My reply – Catholics, but not only us, recognize that none of us, even the greatest Saints, even those most profoundly knowledgeable about Jesus Christ, earn Heaven. It is not like a formula, such that one says, “If you know Christ, then you can achieve Heaven.” No. But why? Because the most important fact about Jesus Christ is NOT that we know Him (though it is a greatest privilege and a grace that changes everything for a person) … but that Jesus knows us! If God did not know us, each one, then none of us could ever find Heaven. God knows us; that is by far the most important fact.
Question #3 – Is the reason that, biblically, God only demands that animals be sacrificed because they do not have the same comprehension as humans, and in terms of their inability to worship him? Do animals go to heaven?
My reply – First off, I will say, and with more personal force than theological force, that if my dog, Scout, is not in Heaven when I get there … then, well, I will know that I ended up in the other place. So there.

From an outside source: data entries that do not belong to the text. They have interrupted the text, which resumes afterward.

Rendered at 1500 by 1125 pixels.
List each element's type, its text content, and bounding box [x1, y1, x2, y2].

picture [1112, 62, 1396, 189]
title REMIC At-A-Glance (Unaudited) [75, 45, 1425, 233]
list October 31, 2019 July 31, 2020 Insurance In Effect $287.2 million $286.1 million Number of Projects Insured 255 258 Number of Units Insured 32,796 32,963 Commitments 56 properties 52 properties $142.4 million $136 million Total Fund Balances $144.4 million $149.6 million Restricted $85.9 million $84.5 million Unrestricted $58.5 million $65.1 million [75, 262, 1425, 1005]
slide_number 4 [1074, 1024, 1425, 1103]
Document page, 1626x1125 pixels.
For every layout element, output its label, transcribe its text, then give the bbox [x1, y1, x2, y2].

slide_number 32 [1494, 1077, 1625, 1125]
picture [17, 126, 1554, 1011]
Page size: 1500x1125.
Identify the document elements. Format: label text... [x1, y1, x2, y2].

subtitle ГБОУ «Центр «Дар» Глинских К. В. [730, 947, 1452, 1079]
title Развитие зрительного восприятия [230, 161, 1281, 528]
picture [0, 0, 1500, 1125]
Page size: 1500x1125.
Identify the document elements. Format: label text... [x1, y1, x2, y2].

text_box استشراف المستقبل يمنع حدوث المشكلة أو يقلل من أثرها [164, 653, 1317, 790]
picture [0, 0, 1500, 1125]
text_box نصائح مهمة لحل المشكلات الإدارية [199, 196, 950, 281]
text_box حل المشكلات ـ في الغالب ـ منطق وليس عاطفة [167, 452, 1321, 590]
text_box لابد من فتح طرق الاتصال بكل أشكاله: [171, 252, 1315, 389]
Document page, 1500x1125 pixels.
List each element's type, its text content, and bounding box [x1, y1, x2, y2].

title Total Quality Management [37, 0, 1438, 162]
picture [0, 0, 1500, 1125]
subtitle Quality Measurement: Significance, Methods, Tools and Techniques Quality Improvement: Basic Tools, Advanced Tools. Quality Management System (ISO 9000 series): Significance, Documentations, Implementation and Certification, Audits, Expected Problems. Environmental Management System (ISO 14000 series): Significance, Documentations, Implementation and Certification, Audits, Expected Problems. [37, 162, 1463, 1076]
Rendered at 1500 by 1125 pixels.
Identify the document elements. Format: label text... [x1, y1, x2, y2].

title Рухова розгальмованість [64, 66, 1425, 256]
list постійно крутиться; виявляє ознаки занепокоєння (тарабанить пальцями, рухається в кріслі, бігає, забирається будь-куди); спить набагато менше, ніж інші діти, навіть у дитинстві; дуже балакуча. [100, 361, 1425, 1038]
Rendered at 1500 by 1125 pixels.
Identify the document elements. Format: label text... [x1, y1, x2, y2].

But more theologically I say this: Jesus made it clear to us that LOVE is what always endures through Time, through even Death; it is our most consistent and daily experience of Heaven when we are loved, and when we love. Many of us, as families and individuals, have truly loved a companion animal. It is not a different kind of love we give to animals; it is the same love that we show to other humans. The patterns of love are different, such that we cannot love a bunny rabbit in the same way as we love a sibling, but the love itself is the same love. And, from an other perspective, I felt that my dog Scout taught me through his life for me and my family a very great deal about how to love. In fact, I felt often that he was far more advanced in his understanding of love than I was. For this reason, it seems highly probable that Heaven will include the animals we have loved – and therefore our love for them fundamentally changed them – and which have loved us, been our companions and guardians. And how many animals that we never knew personally had their lives taken from them so that we humans could eat them and live? It seems somehow more like the way God loves that all of these animals would share in Heaven too.
Question #4 – And although we know the reasons for the wrong in the world are due to the broken covenant between God and Adam and Eve, and that although He is a loving God, He is also a just God and must come through with his punishment that was promised upon Adam and Eve. Are all of the world’s wrongs just compensation for that one act?
My reply – I have heard wise people say, and I myself to some degree believe what they say, that our time on Earth, for people of good will, for people who are daily trying to be good persons, is what Purgatory is (where the Latin root of “purgatory” means “to be cleansed, purified”). The challenges and sufferings of this world change us, make us wise (or should make us wise), and purify our grasp of how the world works. I think that this girl’s question is already on to this idea.
But I would never speak of God (as she does) as one who is into punishment. I truly think that this is an unhelpful way of trying to understand God, and a way proposed by people still too young to make the distinction between being punished for doing something harmful or unworthy and being responsible for our actions. God is absolutely about holding us responsible for our actions … so that we learn from our mistakes and work to repair what damage our mistakes cause others to have to accept. God is glorified when a sinner says, “I am she who did this. And I will accept responsibility for it, and I will do whatever I can to make things right again.” God is made unworthy of Himself (!) when we humans assume that He punishes. No, it is humans who love, and far too much, to punish other human beings, and even animals; it is God who redeems … and never for even a second fails to keep working for our redemption, making sure that we are responsible for our actions, helping us learn from our mistakes.